Back

reviewed Fifty shades of Grey by E. L. James (Fifty shades trilogy -- 1)

E. L. James: Fifty shades of Grey (2015, Vintage Books, a division of Random House LLC) 2 stars

hen literature student Anastasia Steele goes to interview young entrepreneur Christian Grey, she encounters a …

Review of 'Fifty shades of Grey' on 'Goodreads'

1 star

BIG LOL @ THIS BOOK

I'm doing a summer reading bingo for fun at my work, and one of the squares is "read something outside of your regular genre." So, I figured I'd go big and attempt to read 50 Shades of Grey because it's the furthest thing from my usual genres. Mostly I read fantasy, sci-fi, young adult, and oh, I don't know, books that have healthy relationships... you get the picture.

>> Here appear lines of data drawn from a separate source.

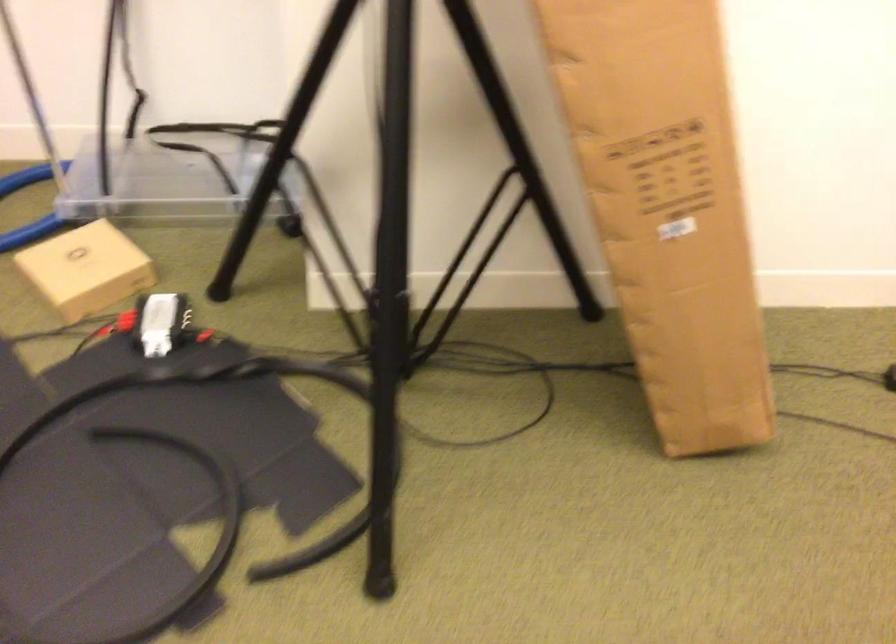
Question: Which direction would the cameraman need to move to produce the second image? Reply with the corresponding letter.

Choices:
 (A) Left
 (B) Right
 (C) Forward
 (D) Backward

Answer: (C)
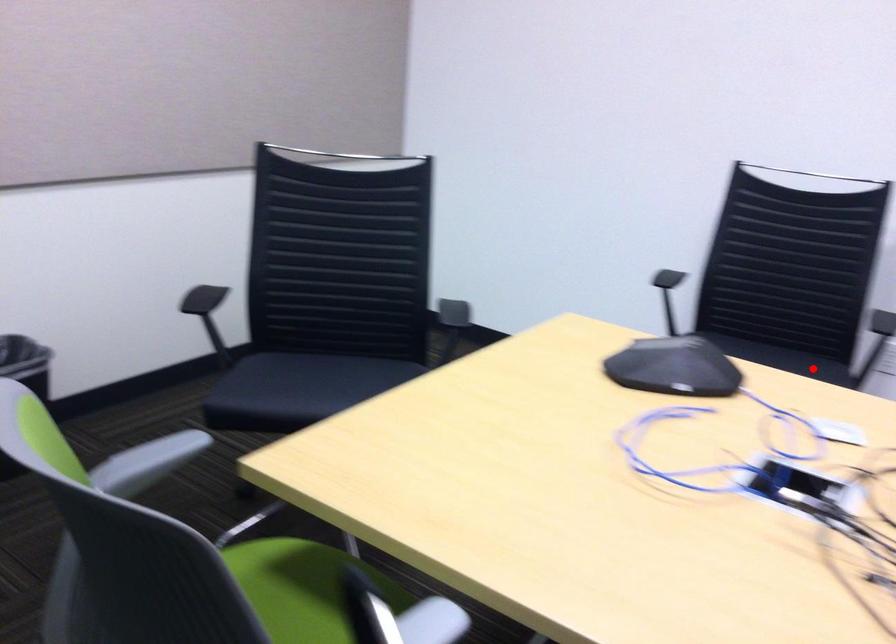
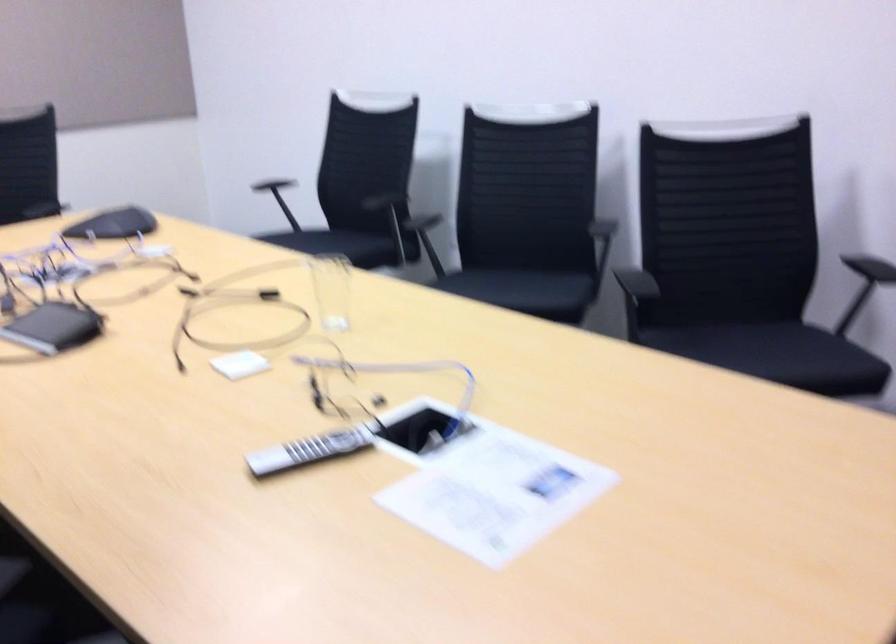
Where in the second image is the point corresponding to the highlighted location from the first image?

(350, 245)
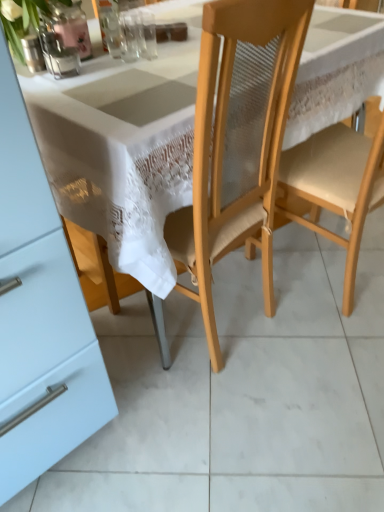
Find the location of a particular element. vacant area that is in front of light wood chair at center, the 2th chair in the left-to-right sequence is located at coordinates (317, 358).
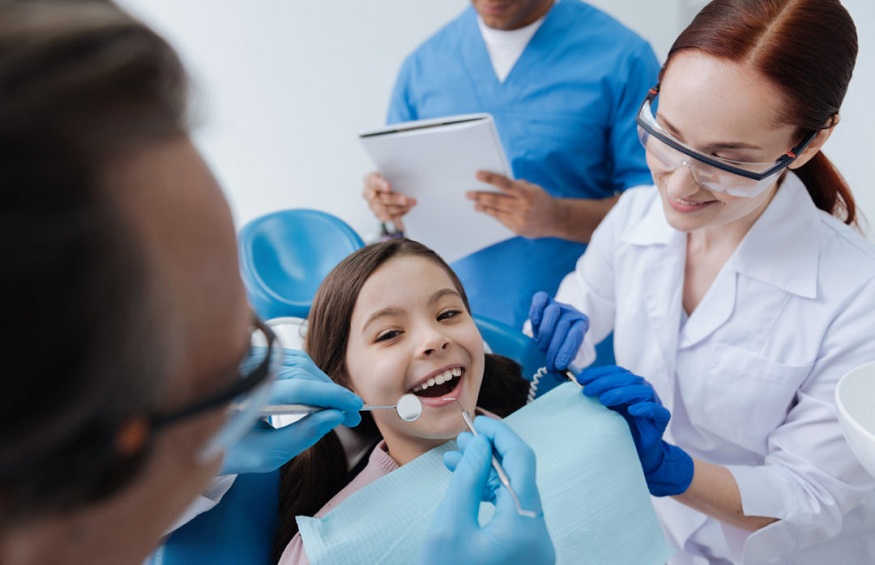
This screenshot has height=565, width=875. I want to click on wall, so click(247, 47).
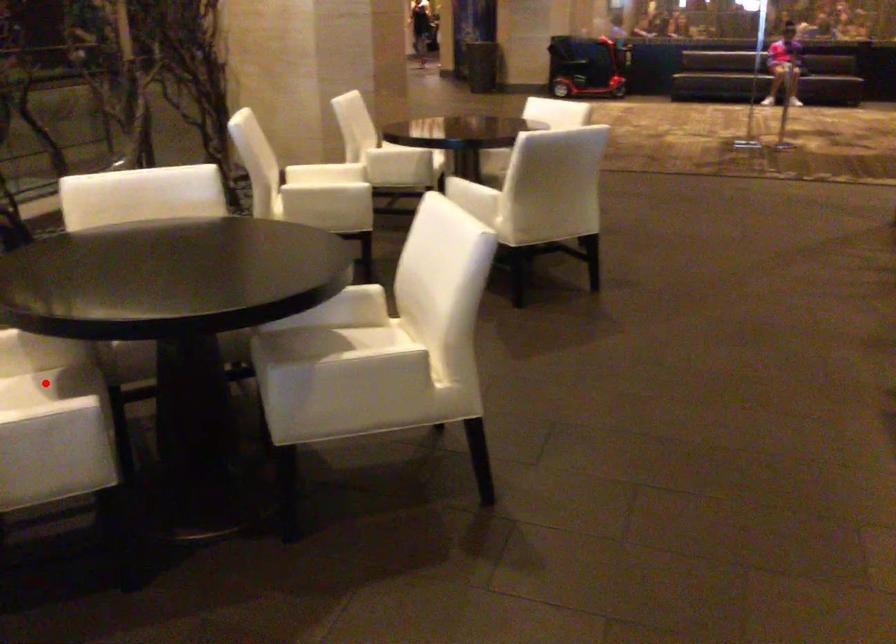
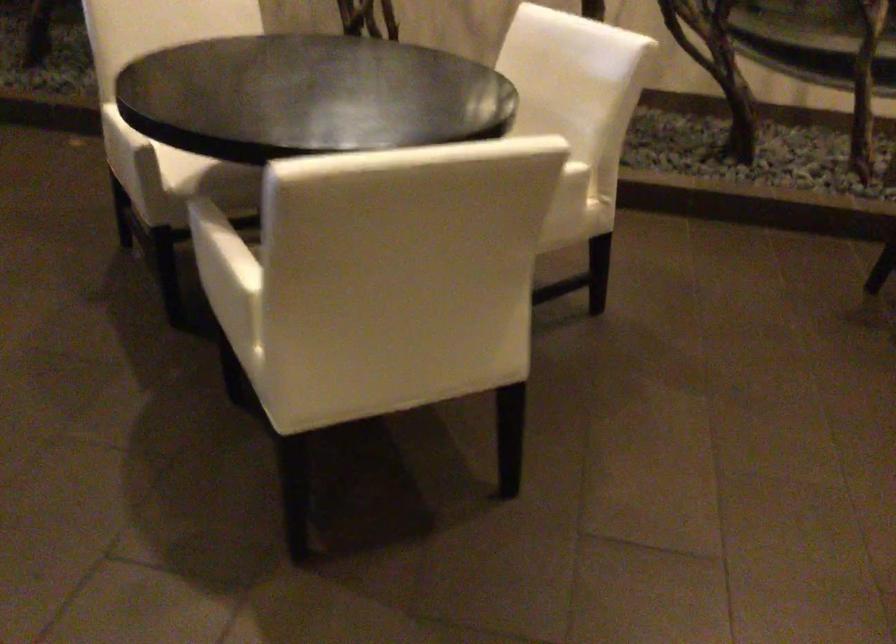
Question: I am providing you with two images of the same scene from different viewpoints. A red point is marked on the first image. At the location where the point appears in image 1, is it still visible in image 2?

Choices:
 (A) Yes
 (B) No

Answer: (B)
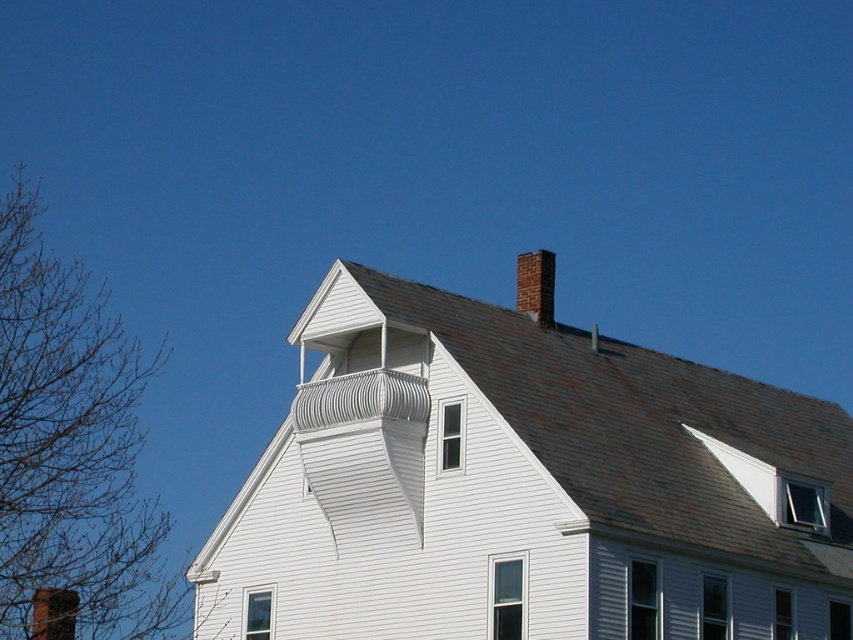
Looking at this image, you are standing at the base of the house looking up. You see the bare branches at left and the brown brick chimney at upper center. Which object is closer to you?

The brown brick chimney at upper center is closer to you since it is only 36.94 meters away from the bare branches at left, and since the branches are at the left side, the chimney is positioned higher up but in terms of distance from the observer at the base, the chimney being on the roof would naturally be farther away. Wait, but the description says the distance between them is 36.94 meters. Hmm, perhaps I need to clarify based on the given data. The question is which is closer to the observer. Since the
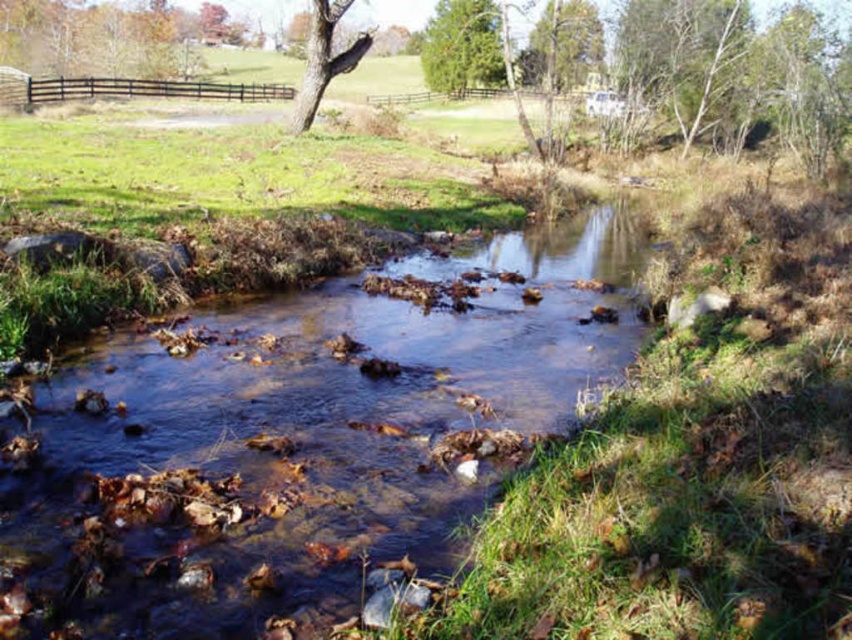
You are standing at the point labeled point (609, 348). You want to cross the stream to reach the other side. The stream is 10.30 meters wide at this point. If you have a 10 meter long rope, can you safely cross the stream using the rope?

The stream is 10.30 meters wide at this point, which is wider than the 10 meter long rope you have. Therefore, the rope is not long enough to safely cross the stream.

You are standing at the edge of the stream and see the point marked at coordinates (x=297, y=438). What is the color of the water at that point?

The point at coordinates (x=297, y=438) corresponds to translucent brown water at center.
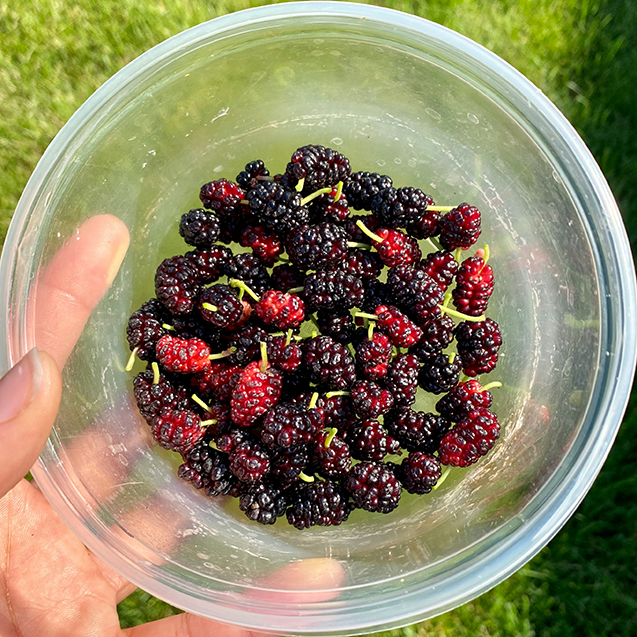
Identify the location of plastic bowl. (475, 122).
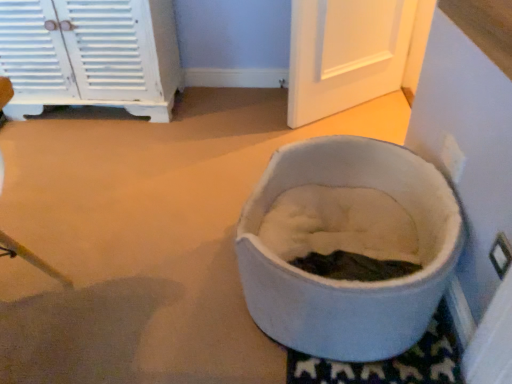
Question: From the image's perspective, is white painted wood cabinet at upper left under white soft pet bed at center?

Choices:
 (A) no
 (B) yes

Answer: (A)

Question: Can you confirm if white painted wood cabinet at upper left is shorter than white soft pet bed at center?

Choices:
 (A) yes
 (B) no

Answer: (B)

Question: Is white painted wood cabinet at upper left to the left of white soft pet bed at center from the viewer's perspective?

Choices:
 (A) yes
 (B) no

Answer: (A)

Question: Does white painted wood cabinet at upper left contain white soft pet bed at center?

Choices:
 (A) yes
 (B) no

Answer: (B)

Question: Considering the relative sizes of white painted wood cabinet at upper left and white soft pet bed at center in the image provided, is white painted wood cabinet at upper left thinner than white soft pet bed at center?

Choices:
 (A) no
 (B) yes

Answer: (B)

Question: Could you tell me if white painted wood cabinet at upper left is turned towards white soft pet bed at center?

Choices:
 (A) yes
 (B) no

Answer: (B)

Question: Could white painted wood cabinet at upper left be considered to be inside white soft pet bed at center?

Choices:
 (A) no
 (B) yes

Answer: (A)

Question: Considering the relative sizes of white soft pet bed at center and white painted wood cabinet at upper left in the image provided, is white soft pet bed at center wider than white painted wood cabinet at upper left?

Choices:
 (A) yes
 (B) no

Answer: (A)

Question: Does white soft pet bed at center appear on the left side of white painted wood cabinet at upper left?

Choices:
 (A) no
 (B) yes

Answer: (A)

Question: Considering the relative sizes of white soft pet bed at center and white painted wood cabinet at upper left in the image provided, is white soft pet bed at center taller than white painted wood cabinet at upper left?

Choices:
 (A) no
 (B) yes

Answer: (A)

Question: Are white soft pet bed at center and white painted wood cabinet at upper left located far from each other?

Choices:
 (A) yes
 (B) no

Answer: (A)

Question: Is white soft pet bed at center bigger than white painted wood cabinet at upper left?

Choices:
 (A) no
 (B) yes

Answer: (A)

Question: Choose the correct answer: Is white painted wood cabinet at upper left inside white soft pet bed at center or outside it?

Choices:
 (A) outside
 (B) inside

Answer: (A)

I got about 125 pages in and honestly couldn't read any more. My stomach actually turned while reading a chapter during breakfast this morning, so that was a big mistake on my part. Between Ana's monologues about her "inner goddess" doing whatever kind of dance- a tango, a salsa, or imitating a washing machine (yes that actual metaphor was used), her "somnambulant self-consciousness" with an extremely awkward explanation of where the medulla oblongata is, reading the phrase "biting her lip" no less than 30 times in the first 100 pages, and the cherry on top of this awful sundae: the BDSM "contract" that Grey has Ana sign for their """"consensual"""" relationship.

I knew this book was bad but I didn't know it was this bad.